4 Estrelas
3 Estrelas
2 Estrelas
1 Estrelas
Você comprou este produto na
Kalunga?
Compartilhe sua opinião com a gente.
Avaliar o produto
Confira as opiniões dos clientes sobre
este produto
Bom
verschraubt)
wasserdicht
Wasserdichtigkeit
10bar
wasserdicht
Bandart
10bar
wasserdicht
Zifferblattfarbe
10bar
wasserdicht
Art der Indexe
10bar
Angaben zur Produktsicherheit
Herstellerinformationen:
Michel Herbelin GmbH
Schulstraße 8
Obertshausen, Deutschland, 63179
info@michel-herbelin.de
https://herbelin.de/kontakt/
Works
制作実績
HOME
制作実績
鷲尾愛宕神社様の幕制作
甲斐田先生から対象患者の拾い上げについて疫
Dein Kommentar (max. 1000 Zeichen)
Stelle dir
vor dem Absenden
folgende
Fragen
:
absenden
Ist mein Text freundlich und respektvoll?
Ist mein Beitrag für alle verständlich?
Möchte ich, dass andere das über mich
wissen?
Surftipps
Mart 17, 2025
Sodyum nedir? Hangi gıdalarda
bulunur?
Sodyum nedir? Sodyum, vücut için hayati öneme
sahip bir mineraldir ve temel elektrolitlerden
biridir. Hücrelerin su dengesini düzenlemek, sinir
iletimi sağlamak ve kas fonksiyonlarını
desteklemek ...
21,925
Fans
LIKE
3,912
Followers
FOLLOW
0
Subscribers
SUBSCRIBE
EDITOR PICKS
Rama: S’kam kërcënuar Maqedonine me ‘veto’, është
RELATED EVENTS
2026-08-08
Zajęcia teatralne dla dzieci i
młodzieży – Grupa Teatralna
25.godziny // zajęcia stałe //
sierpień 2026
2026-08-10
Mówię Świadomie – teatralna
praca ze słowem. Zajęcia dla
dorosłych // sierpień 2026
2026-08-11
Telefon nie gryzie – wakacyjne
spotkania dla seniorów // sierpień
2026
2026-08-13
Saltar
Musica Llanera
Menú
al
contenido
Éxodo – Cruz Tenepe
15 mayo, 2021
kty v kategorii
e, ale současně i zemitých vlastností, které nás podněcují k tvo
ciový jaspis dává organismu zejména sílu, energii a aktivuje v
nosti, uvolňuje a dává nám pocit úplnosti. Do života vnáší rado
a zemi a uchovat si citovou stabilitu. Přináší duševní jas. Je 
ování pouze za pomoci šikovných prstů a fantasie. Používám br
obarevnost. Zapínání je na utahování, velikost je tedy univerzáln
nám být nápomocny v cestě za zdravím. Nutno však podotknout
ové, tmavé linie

→ **What is expected**
For this exercise, please output exactly the lines above starting at the line with "Möchte ich, dass andere das über mich" and ending at the line with "biridir. Hücrelerin su", ends included.

→ **Exercise solution**
Möchte ich, dass andere das über mich
wissen?
Surftipps
Mart 17, 2025
Sodyum nedir? Hangi gıdalarda
bulunur?
Sodyum nedir? Sodyum, vücut için hayati öneme
sahip bir mineraldir ve temel elektrolitlerden
biridir. Hücrelerin su dengesini düzenlemek, sinir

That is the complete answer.